-- BEGIN TEXT SECTION --

-1

Is there a way to automatically convert a code that has been written to do FP32 calculations on a FP32 GPU, so it can do always FP16 calculations instead of FP32?

What I'm trying to achieve is to run a code for an old GPU(that doesn't support HALF Type), to run on a newer GPU that does... but without going through the code myself...

If not possible, show me some a light on what documentations should I read, to do it myself...

(new GPU is Radeon Vega Frontier, driver is ROCm 1.9.1, OS is Ubuntu 18.04) (the code is extensive and composed by different modules... so I won't be posting it here, unless asked to)

-- END TEXT SECTION --
-- BEGIN INFORMATION PROVIDED --

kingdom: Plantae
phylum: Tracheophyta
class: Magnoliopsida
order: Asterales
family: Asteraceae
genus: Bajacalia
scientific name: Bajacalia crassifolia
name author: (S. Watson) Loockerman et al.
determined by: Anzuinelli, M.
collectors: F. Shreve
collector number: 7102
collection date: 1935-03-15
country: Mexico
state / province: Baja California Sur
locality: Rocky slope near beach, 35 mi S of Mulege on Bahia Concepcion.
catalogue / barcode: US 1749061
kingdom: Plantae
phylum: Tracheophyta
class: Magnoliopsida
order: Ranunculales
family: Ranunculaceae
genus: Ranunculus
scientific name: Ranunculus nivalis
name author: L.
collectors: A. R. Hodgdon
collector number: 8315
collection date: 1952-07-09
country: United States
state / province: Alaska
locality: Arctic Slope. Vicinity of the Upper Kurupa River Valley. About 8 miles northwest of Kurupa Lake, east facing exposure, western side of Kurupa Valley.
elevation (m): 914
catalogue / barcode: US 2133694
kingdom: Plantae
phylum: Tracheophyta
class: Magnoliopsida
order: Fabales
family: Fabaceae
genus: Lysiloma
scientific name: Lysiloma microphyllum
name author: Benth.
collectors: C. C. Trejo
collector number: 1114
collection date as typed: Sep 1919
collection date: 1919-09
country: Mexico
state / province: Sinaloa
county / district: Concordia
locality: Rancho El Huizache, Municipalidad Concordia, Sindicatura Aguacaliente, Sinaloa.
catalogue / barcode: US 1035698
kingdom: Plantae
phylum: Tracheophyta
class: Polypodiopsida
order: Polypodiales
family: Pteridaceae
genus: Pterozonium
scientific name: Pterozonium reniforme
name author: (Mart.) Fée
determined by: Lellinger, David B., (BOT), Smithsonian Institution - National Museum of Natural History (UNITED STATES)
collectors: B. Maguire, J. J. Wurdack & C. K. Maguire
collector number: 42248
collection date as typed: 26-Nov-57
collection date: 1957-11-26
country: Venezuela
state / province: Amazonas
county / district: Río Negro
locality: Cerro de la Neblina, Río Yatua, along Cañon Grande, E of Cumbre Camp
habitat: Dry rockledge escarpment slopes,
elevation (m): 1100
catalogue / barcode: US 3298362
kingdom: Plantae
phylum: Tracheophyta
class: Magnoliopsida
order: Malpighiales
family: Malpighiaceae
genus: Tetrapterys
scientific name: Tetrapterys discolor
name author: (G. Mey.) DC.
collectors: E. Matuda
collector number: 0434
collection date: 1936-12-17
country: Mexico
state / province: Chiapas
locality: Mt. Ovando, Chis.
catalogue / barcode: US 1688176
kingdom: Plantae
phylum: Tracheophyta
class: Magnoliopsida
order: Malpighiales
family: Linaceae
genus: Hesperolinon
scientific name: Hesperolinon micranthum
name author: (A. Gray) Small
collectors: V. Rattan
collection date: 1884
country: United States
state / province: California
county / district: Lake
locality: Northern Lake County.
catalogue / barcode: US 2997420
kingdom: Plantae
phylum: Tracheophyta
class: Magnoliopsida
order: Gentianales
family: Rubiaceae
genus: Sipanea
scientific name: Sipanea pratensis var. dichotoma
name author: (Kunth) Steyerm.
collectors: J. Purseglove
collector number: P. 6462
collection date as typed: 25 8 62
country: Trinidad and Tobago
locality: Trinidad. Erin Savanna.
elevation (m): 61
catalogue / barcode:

-- END INFORMATION PROVIDED --

▶ GIVEN TASK
Please answer these questions about the forum post on converting FP32 GPU code to FP16:
1. What type does the old GPU not support?
2. What is the new GPU?
3. Which driver and operating system does the poster list?

▶ EXERCISE ANSWER
1. The HALF type.
2. A Radeon Vega Frontier.
3. The driver is ROCm 1.9.1, and the operating system is Ubuntu 18.04.